On Fri, Dec 19, 2025 at 09:50:18AM +0800, yuanfang zhang wrote:
[...]
It is due to the particular characteristics of the CPU cluster power domain. Runtime PM for CPU devices works little different, it is mostly used to manage hierarchical CPU topology (PSCI OSI mode) to talk with genpd framework to manage the last CPU handling in cluster. It doesn’t really send IPI to wakeup CPU device (It don’t have .power_on/.power_off) callback implemented which gets invoked from .runtime_resume callback. This behavior is aligned with the upstream Kernel.
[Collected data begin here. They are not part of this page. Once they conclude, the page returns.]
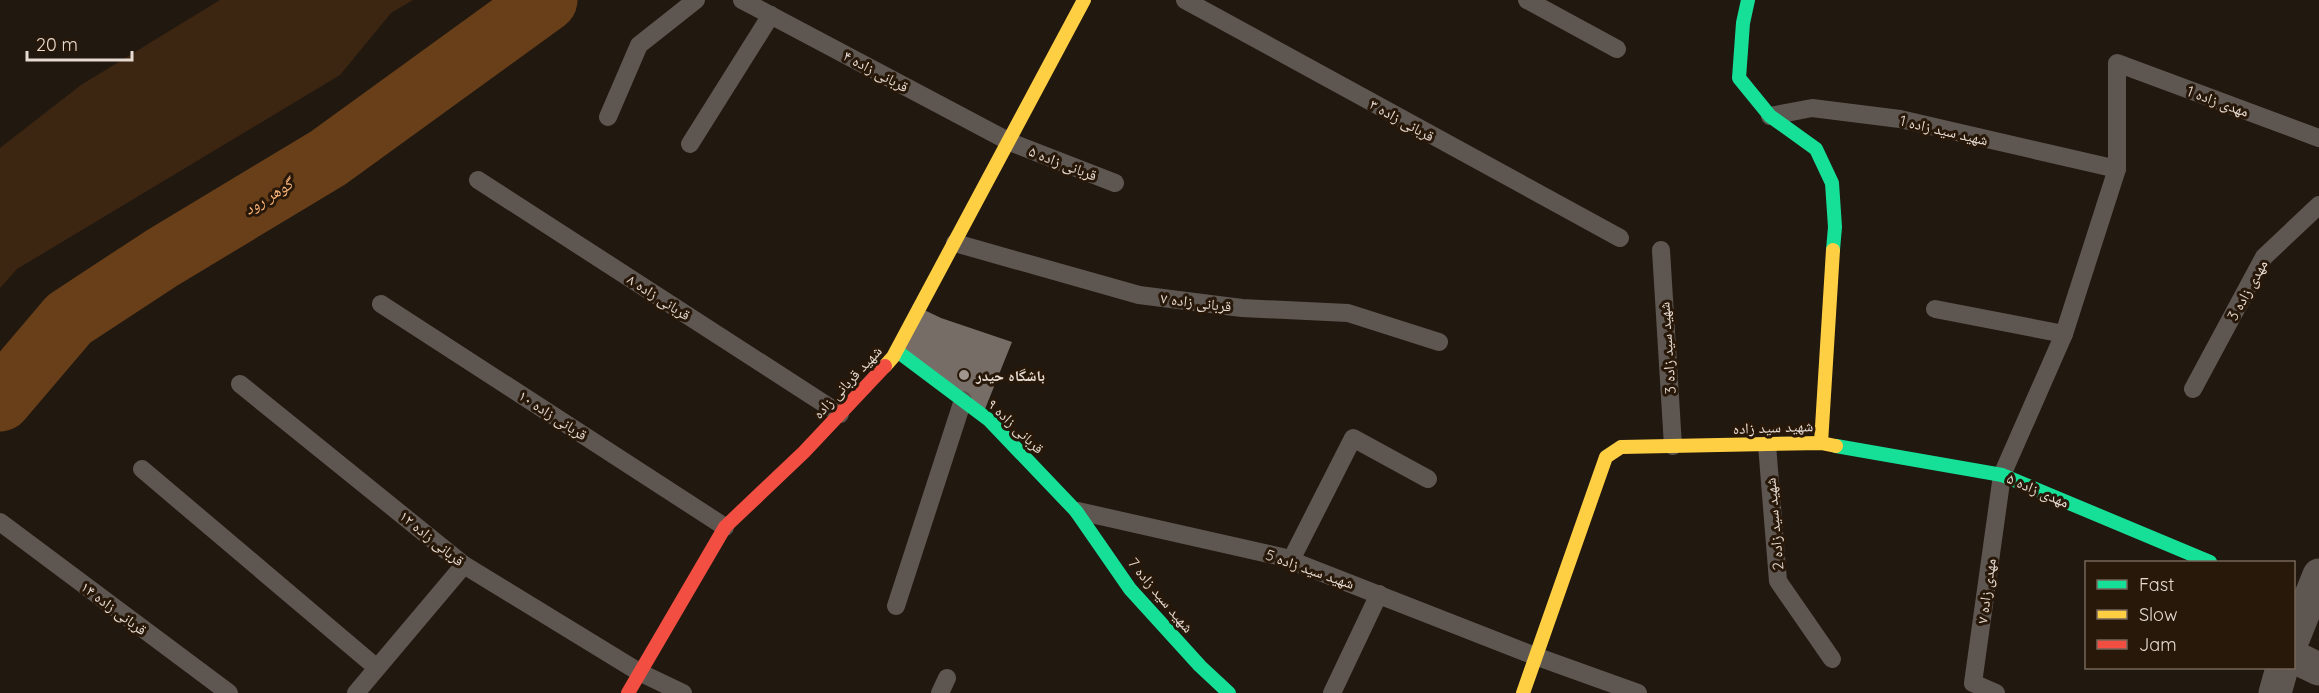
<svg xmlns="http://www.w3.org/2000/svg" width="2319" height="693" viewBox="0 0 2319 693" font-family="Quicksand,'Noto Naskh Arabic',sans-serif">
  <style>
    .green { fill: #3d2611 }
    .lines { fill: none; stroke-linecap: round; stroke-linejoin: round }
    .river { stroke: #683f19; stroke-width: 63 }
    .building { fill: #766e66 }
    .lane { stroke: #5e5751; stroke-width: 18 }
    .street { stroke: #5e5751; stroke-width: 33 }
    .fast { stroke: #16e098; stroke-width: 14 }
    .slow { stroke: #ffcf43; stroke-width: 14 }
    .jam { stroke: #f24e42; stroke-width: 14 }
    .poi-dot { fill: #a1968d; stroke: #281809; stroke-width: 2 }
    .labels { text-anchor: middle; dominant-baseline: central; stroke-width: 6; stroke-linejoin: round; paint-order: stroke }
    .street-label { font-size: 15px; fill: #e6dad1; stroke: #281809 }
    .poi-label { font-size: 15px; font-weight: bold; fill: #e6dad1; stroke: #281809; text-anchor: start }
    .water-label { font-size: 16px; font-style: italic; fill: #fcb67a; stroke: #281809 }
  </style>
  <rect width="100%" height="100%" fill="#211810"/>
  <path class="green" d="M 220,0 L 413,0 L 391,13 L 340,75 L 17,269 L 0,288 L 0,148 L 81,85 Z"/>
  <g class="lines">
    <path class="river" d="M 0,400 L 69,319 L 162,258 L 328,158 L 546,0"/>
  </g>
  <path class="building" d="M 920,308 L 941,318 L 1012,342 L 983,414 L 897,351 Z"/>
  <g class="lines">
    <g class="lane">
      <path d="M 742,0 L 1010,142 L 1115,183"/>
      <path d="M 1185,0 L 1620,238"/>
      <path d="M 1527,0 L 1617,49"/>
      <path d="M 1770,116 L 1812,108 L 1900,119 L 2117,169"/>
      <path d="M 608,117 L 639,45 L 696,0"/>
      <path d="M 690,144 L 771,15"/>
      <path d="M 478,180 L 840,414"/>
      <path d="M 955,243 L 1139,295 L 1242,308 L 1348,313 L 1439,342"/>
      <path d="M 1661,250 L 1673,446"/>
      <path d="M 381,304 L 725,527"/>
      <path d="M 1935,309 L 2064,334"/>
      <path d="M 240,384 L 464,565 L 639,672 L 683,693"/>
      <path d="M 2193,389 L 2264,257 L 2319,205"/>
      <path d="M 1767,445 L 1778,581 L 1832,659"/>
      <path d="M 142,469 L 377,668"/>
      <path d="M 1078,511 L 1282,557 L 1535,656 L 1638,693"/>
      <path d="M 0,522 L 229,693"/>
      <path d="M 1291,560 L 1353,438 L 1428,479"/>
      <path d="M 896,606 L 963,400"/>
      <path d="M 356,693 L 464,565"/>
      <path d="M 940,693 L 947,678"/>
      <path d="M 1332,693 L 1379,594"/>
      <path d="M 1996,693 L 1973,683 L 2002,475 L 2064,334 L 2117,169 L 2117,63 L 2319,138"/>
    </g>
    <g class="street">
      <path d="M 2294,637 L 2319,575"/>
      <path d="M 2294,657 L 2319,669"/>
      <path d="M 2275,693 L 2282,668"/>
    </g>
    <g class="fast">
      <path d="M 1748,0 L 1743,23 L 1739,78 L 1770,116 L 1816,149 L 1832,183 L 1835,227 L 1833,250"/>
      <path d="M 897,351 L 989,420 L 1076,511 L 1130,589 L 1200,666 L 1229,693"/>
      <path d="M 1836,446 L 2002,475 L 2210,562"/>
    </g>
    <g class="slow">
      <path d="M 885,366 L 893,357 L 1084,0"/>
      <path d="M 1821,443 L 1833,250"/>
      <path d="M 1523,693 L 1606,457 L 1621,447 L 1821,443 L 1836,446"/>
    </g>
    <path class="jam" d="M 628,693 L 725,527 L 804,452 L 885,366"/>
  </g>
  <circle class="poi-dot" cx="964" cy="375" r="6"/>
  <g class="labels">
    <g class="street-label">
      <text transform="translate(876 71) rotate(28)">قربانی زاده ۴</text>
      <text transform="translate(2218 101) rotate(20)">مهدی زاده 1</text>
      <text transform="translate(1402 120) rotate(29)">قربانی زاده ۳</text>
      <text transform="translate(1944 130) rotate(13)">شهید سید زاده 1</text>
      <text transform="translate(1063 163) rotate(21)">قربانی زاده ۵</text>
      <text transform="translate(2247 290) rotate(-61)">مهدی زاده 3</text>
      <text transform="translate(659 297) rotate(33)">قربانی زاده ۸</text>
      <text transform="translate(1196 302) rotate(7)">قربانی زاده ۷</text>
      <text transform="translate(1667 348) rotate(-94)">شهید سید زاده 3</text>
      <text transform="translate(847 382) rotate(-47)">شهید قربانی زاده</text>
      <text transform="translate(553 415) rotate(33)">قربانی زاده ۱۰</text>
      <text transform="translate(1016 426) rotate(44)">قربانی زاده ۹</text>
      <text transform="translate(1773 427) rotate(-2)">شهید سید زاده</text>
      <text transform="translate(2038 490) rotate(23)">مهدی زاده ۵</text>
      <text transform="translate(1774 524) rotate(-95)">شهید سید زاده 2</text>
      <text transform="translate(432 538) rotate(39)">قربانی زاده ۱۲</text>
      <text transform="translate(1310 569) rotate(19)">شهید سید زاده 5</text>
      <text transform="translate(1986 591) rotate(-82)">مهدی زاده ۷</text>
      <text transform="translate(1161 595) rotate(50)">شهید سید زاده 7</text>
      <text transform="translate(114 608) rotate(37)">قربانی زاده ۱۴</text>
    </g>
    <g class="poi-label">
      <text x="976" y="375">باشگاه حیدر</text>
    </g>
    <g class="water-label">
      <text transform="translate(268 196) rotate(-32)">گوهر رود</text>
    </g>
  </g>
  <rect x="2085" y="561" width="210" height="108" fill="#281809" stroke="#746659" stroke-width="1.5"/>
  <rect x="2097" y="580" width="30" height="9" fill="#16e098" stroke="#746659" stroke-width="1.5"/>
  <text x="2139" y="591" font-size="18" fill="#e6dad1">Fast</text>
  <rect x="2097" y="610" width="30" height="9" fill="#ffcf43" stroke="#746659" stroke-width="1.5"/>
  <text x="2139" y="621" font-size="18" fill="#e6dad1">Slow</text>
  <rect x="2097" y="640" width="30" height="9" fill="#f24e42" stroke="#746659" stroke-width="1.5"/>
  <text x="2139" y="651" font-size="18" fill="#e6dad1">Jam</text>
  <path d="M27 51v9h105v-9" fill="none" stroke="#e6dad1" stroke-width="3"/>
  <text x="36" y="51" font-size="18" fill="#e6dad1" stroke="#281809" stroke-width="4.5" paint-order="stroke">20 m</text>
</svg>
Just for easier understanding, let me give an example:
funnel0: funnel@10000000 { compatible = "arm,coresight-dynamic-funnel", "arm,primecell"; reg = <0x10000000 0x1000>;
clocks = <&rpmcc RPM_SMD_QDSS_CLK>, <&rpmcc RPM_SMD_QDSS_A_CLK>; clock-names = "apb_pclk", "atclk"; power-domains = <&cluster0_pd>; }
If funnel0 is bound to cluster's power domain, kernel's genPD will automatically enable cluster power domain before access registers.
My understanding is your driver or firmware fails to turn on a cluster power domain without waking up a CPU (and without sending IPI). It is not a kernel issue or limitation, and no any incorrect in PSCI OSI.
As Suzuki said, you might directly reply Sudeep's questions. We would confirm if any flaw in common code.
P.s., currently you can use "taskset" as a temporary solution without any code change, something like:
taskset -c 0 echo 1 > /sys/bus/coresight/devices/etm0/enable_source
This can address the runtime issue, but it does not resolve the problem during the probe phase.
Indeed. If you insmod mode, you might can temporarily disable idle states?